Ciasne biuro z półkami wypełnionymi beżowymi aktami i oświetlone zimnym światłem fluorescencyjnym było wypełnione reporterami, kilkoma kamerzystami i może jeszcze jednym lub dwoma fotografami. Niepokój, jaki towarzyszył jej synowi, czuliśmy z bliska. Scena była szybka: Eunice otrzymała od urzędnika akt zgonu, założyła okulary korekcyjne i przeczytała go w ciszy. Niedługo potem pokazał kamerom długo oczekiwany przez rodzinę dokument. Po drugiej stronie lady pracownicy uśmiechnęli się, widząc radość i ulgę matki i syna.
Scena i zdjęcie Eunice, Marcelo oraz akt zgonu, które zrobiłem, pojawiają się w filmie Waltera Sallesa „”. Jak mówi João Bittar, redaktor fotografii w Arkusz wówczas „to nie my robimy zdjęcie. Zdjęcie jest nam dane”.

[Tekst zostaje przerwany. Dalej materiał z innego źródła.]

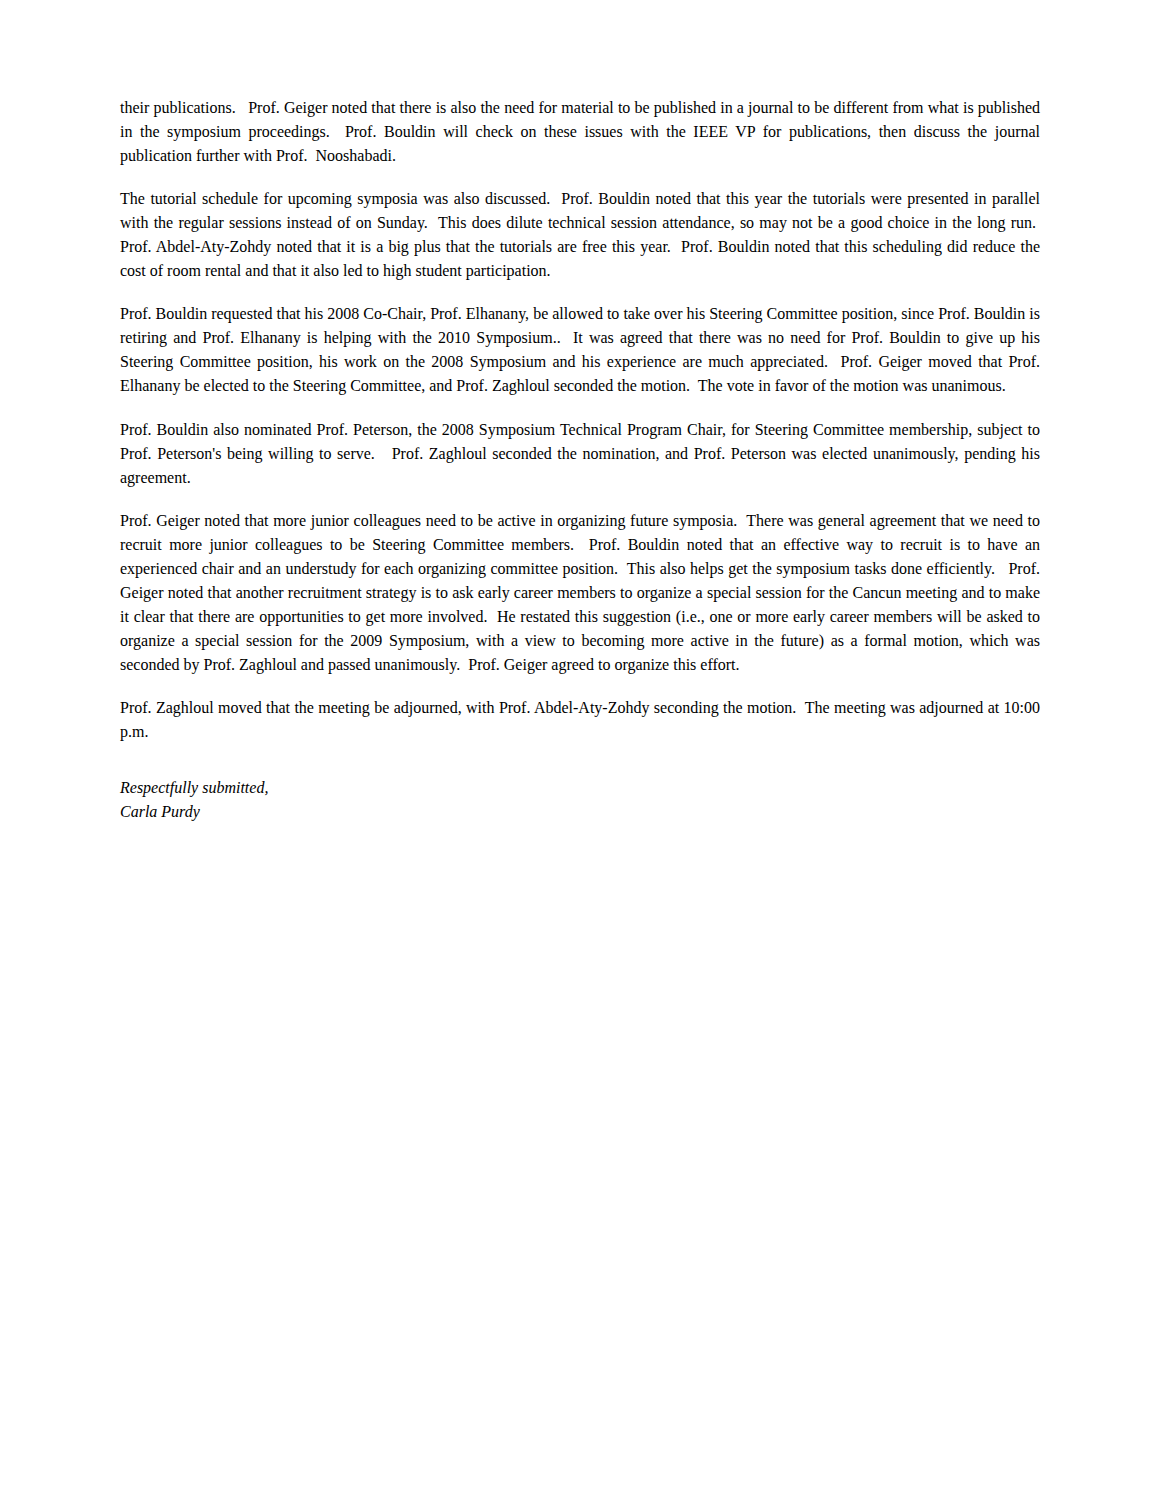their publications. Prof. Geiger noted that there is also the need for material to be published in a journal to be different from what is published in the symposium proceedings. Prof. Bouldin will check on these issues with the IEEE VP for publications, then discuss the journal publication further with Prof. Nooshabadi.
The tutorial schedule for upcoming symposia was also discussed. Prof. Bouldin noted that this year the tutorials were presented in parallel with the regular sessions instead of on Sunday. This does dilute technical session attendance, so may not be a good choice in the long run. Prof. Abdel-Aty-Zohdy noted that it is a big plus that the tutorials are free this year. Prof. Bouldin noted that this scheduling did reduce the cost of room rental and that it also led to high student participation.
Prof. Bouldin requested that his 2008 Co-Chair, Prof. Elhanany, be allowed to take over his Steering Committee position, since Prof. Bouldin is retiring and Prof. Elhanany is helping with the 2010 Symposium.. It was agreed that there was no need for Prof. Bouldin to give up his Steering Committee position, his work on the 2008 Symposium and his experience are much appreciated. Prof. Geiger moved that Prof. Elhanany be elected to the Steering Committee, and Prof. Zaghloul seconded the motion. The vote in favor of the motion was unanimous.
Prof. Bouldin also nominated Prof. Peterson, the 2008 Symposium Technical Program Chair, for Steering Committee membership, subject to Prof. Peterson's being willing to serve. Prof. Zaghloul seconded the nomination, and Prof. Peterson was elected unanimously, pending his agreement.
Prof. Geiger noted that more junior colleagues need to be active in organizing future symposia. There was general agreement that we need to recruit more junior colleagues to be Steering Committee members. Prof. Bouldin noted that an effective way to recruit is to have an experienced chair and an understudy for each organizing committee position. This also helps get the symposium tasks done efficiently. Prof. Geiger noted that another recruitment strategy is to ask early career members to organize a special session for the Cancun meeting and to make it clear that there are opportunities to get more involved. He restated this suggestion (i.e., one or more early career members will be asked to organize a special session for the 2009 Symposium, with a view to becoming more active in the future) as a formal motion, which was seconded by Prof. Zaghloul and passed unanimously. Prof. Geiger agreed to organize this effort.
Prof. Zaghloul moved that the meeting be adjourned, with Prof. Abdel-Aty-Zohdy seconding the motion. The meeting was adjourned at 10:00 p.m.
Respectfully submitted,
Carla Purdy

23 lutego nie byłem pewien wagi historycznego momentu, który zarejestrowałem. Ale nie był to dla mnie kolejny plan. Osobiście cierpiałem, jako syn kogoś prześladowanego przez , szkody, jakie lata ołowiu wyrządziły w życiu setek rodzin. Mój ojciec, publicysta Carlos H. Knapp, urodził się w tym samym roku co Rubens Paiva, w 1929 r., i miał więcej szczęścia: udało mu się uciec bez tortur, udając się na wygnanie w . Do Brazylii wrócił dopiero w 1980 roku, po amnestii.
W scenie ataku w tunelu film Waltera Sallesa przedstawia plakat ze zdjęciami poszukiwanych „terrorystów”. Przypomniało mi to twarz mojego ojca na tych samych plakatach w całym kraju, gdy miałem pięć lat. Represje pozostawiły po dziś dzień blizny i bolesne konsekwencje.